• **Problem statement**
Retype the records in full, and please keep the pictures out of the copy.

BEGIN Information supplied

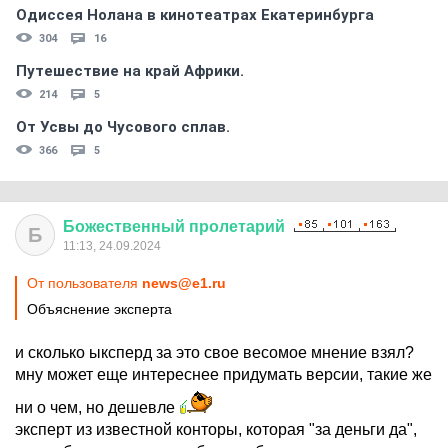
Одиссея Нолана в кинотеатрах Екатеринбурга
304
16
Путешествие на край Африки.
214
5
От Усвы до Чусового сплав.
366
5
Божественный
пролетарий
Б
11:13, 24.09.2024
От пользователя
news@e1.ru
Объяснение эксперта
и сколько ыксперд за это свое весомое мнение взял?
мну может еще интереснее придумать версии, такие же
ни о чем, но дешевле
эксперт из известной конторы, которая "за деньги да",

END Information supplied

• **Written reply**
Одиссея Нолана в кинотеатрах Екатеринбурга
304
16
Путешествие на край Африки.
214
5
От Усвы до Чусового сплав.
366
5
Божественный
пролетарий
Б
11:13, 24.09.2024
От пользователя
news@e1.ru
Объяснение эксперта
и сколько ыксперд за это свое весомое мнение взял?
мну может еще интереснее придумать версии, такие же
ни о чем, но дешевле
эксперт из известной конторы, которая "за деньги да",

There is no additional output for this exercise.